--- TASK ITEM ---
Please restate, exactly as written, the lines running from the beginning of the material through the line that has "9: (145, 148)" in it.

--- DATA UNDER STUDY ---
== Segment start ==

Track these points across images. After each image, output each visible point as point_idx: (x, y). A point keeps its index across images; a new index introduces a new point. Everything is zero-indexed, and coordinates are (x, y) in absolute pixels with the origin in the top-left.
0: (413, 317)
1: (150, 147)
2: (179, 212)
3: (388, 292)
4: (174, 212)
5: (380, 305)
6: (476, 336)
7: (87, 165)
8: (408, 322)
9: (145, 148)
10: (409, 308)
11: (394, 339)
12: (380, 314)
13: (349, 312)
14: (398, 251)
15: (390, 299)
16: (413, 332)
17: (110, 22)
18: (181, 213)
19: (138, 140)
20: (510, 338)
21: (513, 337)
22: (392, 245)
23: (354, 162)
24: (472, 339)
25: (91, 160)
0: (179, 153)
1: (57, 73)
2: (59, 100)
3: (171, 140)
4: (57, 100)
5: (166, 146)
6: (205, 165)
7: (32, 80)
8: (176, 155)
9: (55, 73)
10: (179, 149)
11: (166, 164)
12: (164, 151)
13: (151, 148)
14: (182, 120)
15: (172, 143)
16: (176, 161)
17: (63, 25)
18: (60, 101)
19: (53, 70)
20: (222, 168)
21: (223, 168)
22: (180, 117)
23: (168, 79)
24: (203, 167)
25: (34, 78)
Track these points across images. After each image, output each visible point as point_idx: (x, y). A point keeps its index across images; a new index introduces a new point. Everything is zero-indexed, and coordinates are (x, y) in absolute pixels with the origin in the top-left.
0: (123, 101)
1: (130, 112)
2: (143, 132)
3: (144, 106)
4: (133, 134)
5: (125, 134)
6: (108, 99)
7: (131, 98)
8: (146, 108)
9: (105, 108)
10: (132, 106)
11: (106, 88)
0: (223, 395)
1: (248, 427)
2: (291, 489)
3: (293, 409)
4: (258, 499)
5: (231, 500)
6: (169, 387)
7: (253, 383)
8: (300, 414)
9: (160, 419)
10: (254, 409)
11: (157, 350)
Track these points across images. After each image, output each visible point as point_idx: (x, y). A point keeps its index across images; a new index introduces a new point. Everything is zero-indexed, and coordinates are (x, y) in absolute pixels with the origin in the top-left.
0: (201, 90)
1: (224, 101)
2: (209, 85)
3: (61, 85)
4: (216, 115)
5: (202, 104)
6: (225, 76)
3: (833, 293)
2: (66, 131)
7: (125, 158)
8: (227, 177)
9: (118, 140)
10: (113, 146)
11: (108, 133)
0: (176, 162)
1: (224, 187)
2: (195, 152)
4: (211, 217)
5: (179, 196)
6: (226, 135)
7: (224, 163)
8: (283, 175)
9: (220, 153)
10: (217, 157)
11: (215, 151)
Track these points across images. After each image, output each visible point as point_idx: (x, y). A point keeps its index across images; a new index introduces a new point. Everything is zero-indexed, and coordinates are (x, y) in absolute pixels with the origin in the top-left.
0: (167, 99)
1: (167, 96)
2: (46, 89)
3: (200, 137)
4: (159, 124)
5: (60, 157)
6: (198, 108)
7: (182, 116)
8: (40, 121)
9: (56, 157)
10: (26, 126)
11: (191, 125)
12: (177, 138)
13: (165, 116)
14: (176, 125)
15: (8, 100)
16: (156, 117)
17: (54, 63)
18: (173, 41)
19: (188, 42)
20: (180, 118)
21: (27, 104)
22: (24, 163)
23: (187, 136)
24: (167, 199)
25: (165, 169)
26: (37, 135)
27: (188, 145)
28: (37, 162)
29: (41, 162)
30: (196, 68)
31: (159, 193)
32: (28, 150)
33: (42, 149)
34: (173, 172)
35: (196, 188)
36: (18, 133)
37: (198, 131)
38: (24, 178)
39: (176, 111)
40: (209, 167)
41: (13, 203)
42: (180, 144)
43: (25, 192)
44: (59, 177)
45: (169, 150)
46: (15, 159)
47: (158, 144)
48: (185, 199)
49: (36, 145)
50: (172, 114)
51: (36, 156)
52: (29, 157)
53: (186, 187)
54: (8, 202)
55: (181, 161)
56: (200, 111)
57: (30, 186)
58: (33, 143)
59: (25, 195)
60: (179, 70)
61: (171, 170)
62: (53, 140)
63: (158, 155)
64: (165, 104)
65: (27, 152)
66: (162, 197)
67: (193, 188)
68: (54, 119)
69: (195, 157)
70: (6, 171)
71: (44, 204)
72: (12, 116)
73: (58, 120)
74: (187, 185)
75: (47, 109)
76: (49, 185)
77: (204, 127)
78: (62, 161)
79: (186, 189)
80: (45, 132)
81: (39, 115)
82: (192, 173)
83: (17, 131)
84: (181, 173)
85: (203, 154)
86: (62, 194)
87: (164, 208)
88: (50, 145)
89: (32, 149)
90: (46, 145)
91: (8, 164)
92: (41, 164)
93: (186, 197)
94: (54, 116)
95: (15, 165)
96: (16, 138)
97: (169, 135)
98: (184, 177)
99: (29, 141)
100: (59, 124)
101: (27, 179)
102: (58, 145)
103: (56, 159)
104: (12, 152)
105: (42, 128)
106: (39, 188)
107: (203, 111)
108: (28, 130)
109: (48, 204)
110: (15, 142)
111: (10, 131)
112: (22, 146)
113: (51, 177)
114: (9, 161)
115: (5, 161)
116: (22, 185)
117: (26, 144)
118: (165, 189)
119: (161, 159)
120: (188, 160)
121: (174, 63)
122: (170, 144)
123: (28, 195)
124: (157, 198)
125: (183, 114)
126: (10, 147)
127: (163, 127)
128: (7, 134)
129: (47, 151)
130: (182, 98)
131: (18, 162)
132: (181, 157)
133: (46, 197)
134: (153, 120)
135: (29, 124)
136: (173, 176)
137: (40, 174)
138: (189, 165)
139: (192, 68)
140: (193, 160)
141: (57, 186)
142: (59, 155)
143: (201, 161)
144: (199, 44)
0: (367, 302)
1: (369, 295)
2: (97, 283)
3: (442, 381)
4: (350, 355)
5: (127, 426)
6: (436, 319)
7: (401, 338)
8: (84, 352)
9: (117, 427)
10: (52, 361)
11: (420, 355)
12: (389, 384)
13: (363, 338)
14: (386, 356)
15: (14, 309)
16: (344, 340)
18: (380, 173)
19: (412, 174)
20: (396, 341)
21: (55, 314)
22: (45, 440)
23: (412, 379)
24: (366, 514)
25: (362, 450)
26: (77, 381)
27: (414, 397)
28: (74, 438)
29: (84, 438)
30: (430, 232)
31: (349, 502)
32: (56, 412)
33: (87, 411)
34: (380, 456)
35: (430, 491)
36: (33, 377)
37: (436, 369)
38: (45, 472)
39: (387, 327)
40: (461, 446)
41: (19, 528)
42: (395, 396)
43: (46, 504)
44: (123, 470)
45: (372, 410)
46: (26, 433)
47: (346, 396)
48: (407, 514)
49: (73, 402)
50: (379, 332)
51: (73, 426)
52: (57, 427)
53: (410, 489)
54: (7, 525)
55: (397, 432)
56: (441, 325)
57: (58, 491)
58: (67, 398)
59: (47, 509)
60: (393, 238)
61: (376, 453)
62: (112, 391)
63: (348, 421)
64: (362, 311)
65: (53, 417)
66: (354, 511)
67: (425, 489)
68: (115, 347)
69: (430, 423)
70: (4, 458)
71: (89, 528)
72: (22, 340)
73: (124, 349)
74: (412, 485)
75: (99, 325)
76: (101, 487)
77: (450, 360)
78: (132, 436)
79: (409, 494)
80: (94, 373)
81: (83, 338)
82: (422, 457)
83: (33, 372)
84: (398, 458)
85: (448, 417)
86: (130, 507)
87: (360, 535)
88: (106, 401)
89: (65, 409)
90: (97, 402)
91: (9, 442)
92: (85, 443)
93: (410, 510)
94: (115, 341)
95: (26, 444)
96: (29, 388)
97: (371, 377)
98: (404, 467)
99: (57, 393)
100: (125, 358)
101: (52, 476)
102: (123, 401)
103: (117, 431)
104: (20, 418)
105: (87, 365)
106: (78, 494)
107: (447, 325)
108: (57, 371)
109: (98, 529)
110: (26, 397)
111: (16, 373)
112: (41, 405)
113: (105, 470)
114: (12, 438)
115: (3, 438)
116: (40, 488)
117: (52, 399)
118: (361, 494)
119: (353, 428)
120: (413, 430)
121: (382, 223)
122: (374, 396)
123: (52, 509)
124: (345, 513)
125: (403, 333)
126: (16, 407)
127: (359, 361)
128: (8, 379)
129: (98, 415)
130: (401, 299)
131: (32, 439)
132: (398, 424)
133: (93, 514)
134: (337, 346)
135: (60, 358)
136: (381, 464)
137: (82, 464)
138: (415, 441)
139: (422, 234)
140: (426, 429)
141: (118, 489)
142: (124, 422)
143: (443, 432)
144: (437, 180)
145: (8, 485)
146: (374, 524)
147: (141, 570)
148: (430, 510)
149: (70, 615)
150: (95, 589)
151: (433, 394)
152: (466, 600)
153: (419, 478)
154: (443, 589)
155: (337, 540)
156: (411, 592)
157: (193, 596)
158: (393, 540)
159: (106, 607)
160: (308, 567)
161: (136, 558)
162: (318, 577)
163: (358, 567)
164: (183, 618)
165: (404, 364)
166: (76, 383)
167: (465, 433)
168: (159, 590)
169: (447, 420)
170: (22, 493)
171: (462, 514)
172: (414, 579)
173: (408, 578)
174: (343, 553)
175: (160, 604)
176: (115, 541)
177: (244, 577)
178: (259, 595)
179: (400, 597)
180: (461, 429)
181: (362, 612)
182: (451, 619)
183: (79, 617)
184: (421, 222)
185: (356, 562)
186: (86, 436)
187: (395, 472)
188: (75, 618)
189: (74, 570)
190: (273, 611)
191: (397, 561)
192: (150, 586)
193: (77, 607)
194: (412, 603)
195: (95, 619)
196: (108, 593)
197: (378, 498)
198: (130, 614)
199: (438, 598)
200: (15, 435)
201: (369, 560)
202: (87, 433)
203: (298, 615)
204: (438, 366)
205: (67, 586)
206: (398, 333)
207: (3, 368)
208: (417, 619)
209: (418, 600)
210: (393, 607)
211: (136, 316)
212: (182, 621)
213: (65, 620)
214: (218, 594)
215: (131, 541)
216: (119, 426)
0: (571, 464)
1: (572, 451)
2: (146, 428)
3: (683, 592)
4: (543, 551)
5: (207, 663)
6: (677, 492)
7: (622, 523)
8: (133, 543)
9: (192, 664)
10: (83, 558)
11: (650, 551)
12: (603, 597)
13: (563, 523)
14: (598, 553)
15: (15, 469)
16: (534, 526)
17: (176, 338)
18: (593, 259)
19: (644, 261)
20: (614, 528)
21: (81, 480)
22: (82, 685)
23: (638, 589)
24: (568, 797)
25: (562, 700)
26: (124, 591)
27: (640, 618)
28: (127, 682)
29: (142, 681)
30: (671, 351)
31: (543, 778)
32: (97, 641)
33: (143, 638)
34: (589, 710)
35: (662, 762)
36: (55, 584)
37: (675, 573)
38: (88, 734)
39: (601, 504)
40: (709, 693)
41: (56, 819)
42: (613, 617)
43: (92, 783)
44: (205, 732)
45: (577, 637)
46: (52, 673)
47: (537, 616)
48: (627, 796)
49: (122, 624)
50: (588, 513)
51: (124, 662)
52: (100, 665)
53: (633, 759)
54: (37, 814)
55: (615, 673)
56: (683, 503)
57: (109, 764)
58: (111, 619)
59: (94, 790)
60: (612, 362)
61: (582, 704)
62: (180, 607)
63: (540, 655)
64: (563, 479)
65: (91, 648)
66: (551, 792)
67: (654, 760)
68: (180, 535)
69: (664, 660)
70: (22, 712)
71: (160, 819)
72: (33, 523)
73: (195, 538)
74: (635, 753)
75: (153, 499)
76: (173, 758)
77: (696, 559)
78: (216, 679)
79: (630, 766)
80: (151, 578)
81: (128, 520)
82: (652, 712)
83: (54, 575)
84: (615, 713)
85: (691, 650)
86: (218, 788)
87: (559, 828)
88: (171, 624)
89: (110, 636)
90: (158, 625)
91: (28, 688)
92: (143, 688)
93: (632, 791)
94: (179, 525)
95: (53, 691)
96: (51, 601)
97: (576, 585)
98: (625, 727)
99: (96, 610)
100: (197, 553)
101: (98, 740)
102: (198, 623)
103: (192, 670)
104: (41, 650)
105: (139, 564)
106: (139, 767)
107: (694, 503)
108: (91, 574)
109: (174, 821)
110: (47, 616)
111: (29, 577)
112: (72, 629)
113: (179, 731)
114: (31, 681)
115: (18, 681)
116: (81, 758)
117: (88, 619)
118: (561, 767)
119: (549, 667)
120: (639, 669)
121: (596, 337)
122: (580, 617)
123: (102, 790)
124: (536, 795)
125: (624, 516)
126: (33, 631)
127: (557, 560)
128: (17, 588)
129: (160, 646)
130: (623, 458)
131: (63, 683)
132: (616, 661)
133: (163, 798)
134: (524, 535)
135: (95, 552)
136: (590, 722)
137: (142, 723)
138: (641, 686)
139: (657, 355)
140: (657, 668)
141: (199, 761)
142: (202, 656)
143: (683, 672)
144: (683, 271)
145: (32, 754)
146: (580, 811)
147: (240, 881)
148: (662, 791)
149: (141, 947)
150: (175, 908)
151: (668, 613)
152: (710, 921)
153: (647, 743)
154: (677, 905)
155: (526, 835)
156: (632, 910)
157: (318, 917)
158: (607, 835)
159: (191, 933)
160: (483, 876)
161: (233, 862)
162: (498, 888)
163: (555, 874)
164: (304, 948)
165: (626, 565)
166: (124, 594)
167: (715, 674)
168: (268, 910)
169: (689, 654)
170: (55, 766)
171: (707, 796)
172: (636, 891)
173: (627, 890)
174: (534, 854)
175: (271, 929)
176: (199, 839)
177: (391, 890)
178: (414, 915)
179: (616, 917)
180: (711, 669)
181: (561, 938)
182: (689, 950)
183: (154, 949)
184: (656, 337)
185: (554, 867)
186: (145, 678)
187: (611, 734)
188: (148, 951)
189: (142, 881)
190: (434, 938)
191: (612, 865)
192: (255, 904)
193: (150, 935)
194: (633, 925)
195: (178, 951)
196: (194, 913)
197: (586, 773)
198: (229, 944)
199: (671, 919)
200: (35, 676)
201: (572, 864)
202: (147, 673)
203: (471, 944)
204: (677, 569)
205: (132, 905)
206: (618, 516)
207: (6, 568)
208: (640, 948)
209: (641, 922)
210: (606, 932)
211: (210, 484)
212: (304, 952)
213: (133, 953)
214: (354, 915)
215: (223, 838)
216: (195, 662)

== Segment end ==

--- RESULT ---
Track these points across images. After each image, output each visible point as point_idx: (x, y). A point keeps its index across images; a new index introduces a new point. Everything is zero-indexed, and coordinates are (x, y) in absolute pixels with the origin in the top-left.
0: (413, 317)
1: (150, 147)
2: (179, 212)
3: (388, 292)
4: (174, 212)
5: (380, 305)
6: (476, 336)
7: (87, 165)
8: (408, 322)
9: (145, 148)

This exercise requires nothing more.